• [TASK TO COMPLETE]: Word for word, return the lines below from the first through the line that has "[58,350,370,371] // I’m", dropping the pictures.

• [THE DATA]:
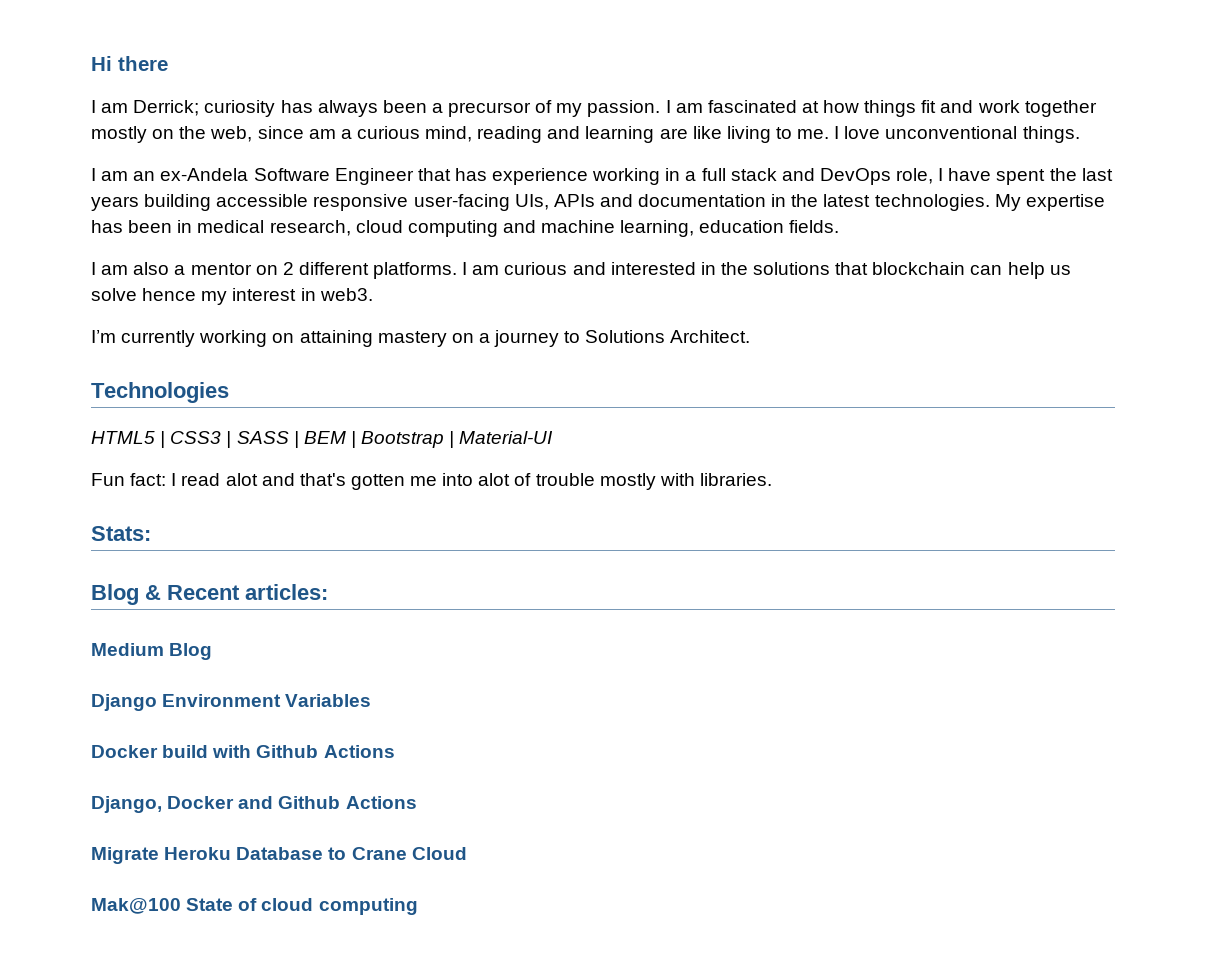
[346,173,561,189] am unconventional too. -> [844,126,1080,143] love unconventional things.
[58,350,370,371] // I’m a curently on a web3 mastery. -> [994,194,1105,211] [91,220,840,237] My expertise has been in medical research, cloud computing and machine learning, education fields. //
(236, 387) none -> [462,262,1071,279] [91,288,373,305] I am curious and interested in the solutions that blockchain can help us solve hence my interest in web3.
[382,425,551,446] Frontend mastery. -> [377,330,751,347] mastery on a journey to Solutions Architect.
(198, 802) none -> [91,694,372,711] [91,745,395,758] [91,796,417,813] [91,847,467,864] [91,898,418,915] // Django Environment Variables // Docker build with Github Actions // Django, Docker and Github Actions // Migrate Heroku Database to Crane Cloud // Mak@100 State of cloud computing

• [SOLUTION BELOW]:
[346,173,561,189] am unconventional too. -> [844,126,1080,143] love unconventional things.
[58,350,370,371] // I’m a curently on a web3 mastery. -> [994,194,1105,211] [91,220,840,237] My expertise has been in medical research, cloud computing and machine learning, education fields. //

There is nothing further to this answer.